Green Bay loosens mask mandate for some grades
By Heather Graves
GREEN BAY – The Green Bay school board voted to loosen the district’s mask requirements for high schoolers at a special meeting Monday, June 7.
“I think this is a reasonable middle ground,” Trustee Andrew Becker said.
The motion, which passed unanimously, makes masks optional for students, staff, visitors and contractors in high school only buildings, effective June 14, the first day of summer school.
The mandate remains in effect in all PreK-8 schools and schools that house multiple grade levels, where PreK-8 students are present, such as John Dewey Academy for Learning, Northeast Wisconsin School of Innovation and Minoka-Hill.
Face coverings will be optional outdoors for all grades.
Masks will still be required for all grades on district buses.
Mask requirements for WIAA events will follow WIAA requirements.
Monday marks the first time the board loosened face-covering restrictions since the start of the COVID-19 pandemic.
“I’m concerned,” Trustee Brenda Warren said. “All of our elementary students have not had the opportunity to be vaccinated. Some middle school students have, but not for very long.”
The board based its decision on the Centers for Disease Control and Prevention (CDC), which still recommends continued mask-wearing in schools.
“This is an evolving, changing situation,” Warren said. “The CDC requirement, if they lift that, then this allows our district administration to immediately move to changing the mask recommendations.”
If the district’s COVID-19 infection rate reaches 1% over a five-day period, masks will be required until the rate falls below .2%.
The district’s COVID dashboard can be found online.

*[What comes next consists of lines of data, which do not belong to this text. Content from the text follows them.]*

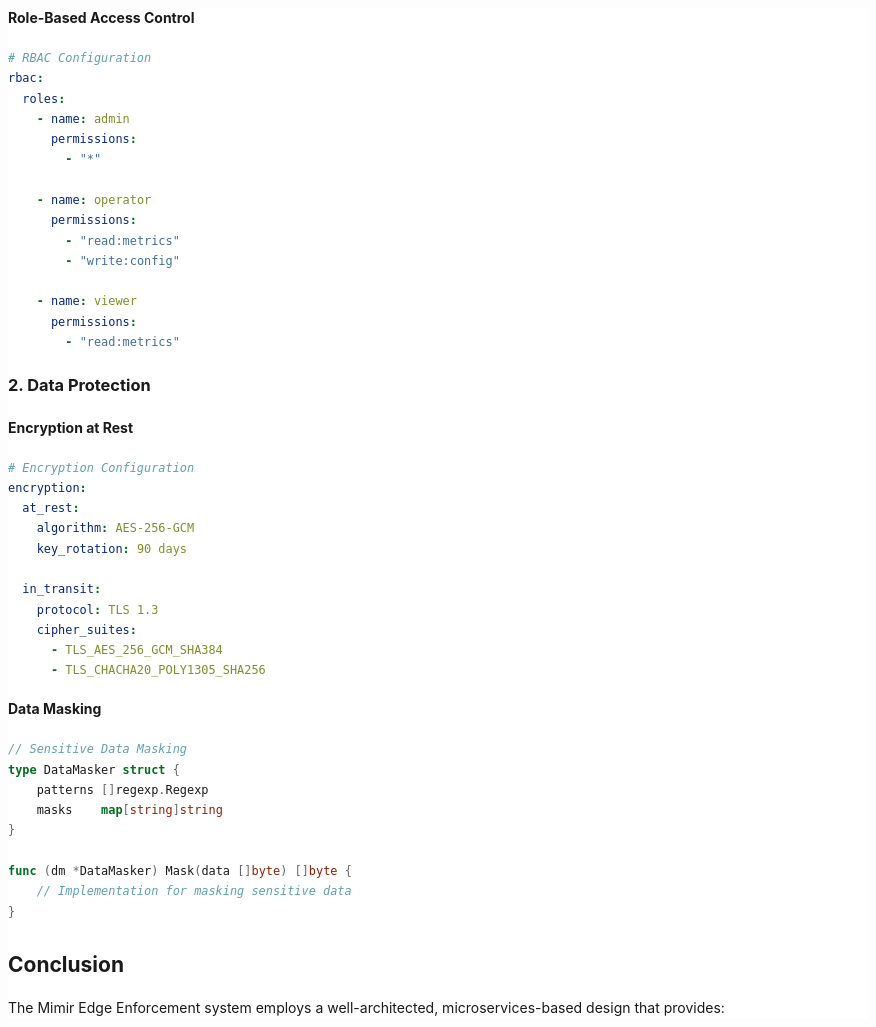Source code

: #### Role-Based Access Control
```yaml
# RBAC Configuration
rbac:
  roles:
    - name: admin
      permissions:
        - "*"
        
    - name: operator
      permissions:
        - "read:metrics"
        - "write:config"
        
    - name: viewer
      permissions:
        - "read:metrics"
```

### 2. Data Protection

#### Encryption at Rest
```yaml
# Encryption Configuration
encryption:
  at_rest:
    algorithm: AES-256-GCM
    key_rotation: 90 days
    
  in_transit:
    protocol: TLS 1.3
    cipher_suites:
      - TLS_AES_256_GCM_SHA384
      - TLS_CHACHA20_POLY1305_SHA256
```

#### Data Masking
```go
// Sensitive Data Masking
type DataMasker struct {
    patterns []regexp.Regexp
    masks    map[string]string
}

func (dm *DataMasker) Mask(data []byte) []byte {
    // Implementation for masking sensitive data
}
```

## Conclusion

The Mimir Edge Enforcement system employs a well-architected, microservices-based design that provides:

“I am so excited about the direction this is all going in terms of getting back to some sort of normalcy without masks,” Trustee Laura Latinen-Warren said. “I want to thank the administration for coming forward with this. I can’t imagine, being relatively new to the board, the amount of information and emails (you receive), so I appreciate the effort and work that has gone into listening to everyone, taking all the information into account and coming up with this recommendation. Also, I appreciate and want to encourage parents to continue to email and message – we had a lot of perspectives, but there was a lot of middle ground, and you can see that people just care about our district and want to get back to learning and some normalcy.”
Superintendent Steve Murley said the administration will next look at requirements in buildings without students – including the downtown district building and the auxiliary services building – and determine if changes are warranted.
“We are looking primarily right now at those areas where students will be present this summer,” Murley said. “And then, after the board takes action, then we’ll look at areas like the auxiliary services building and the district office building and determine whether or not we need to make adjustments for those that are primarily adult staff only.”
Murley said if a change is made, it will not need board approval, because it’s not directly connected to student instruction.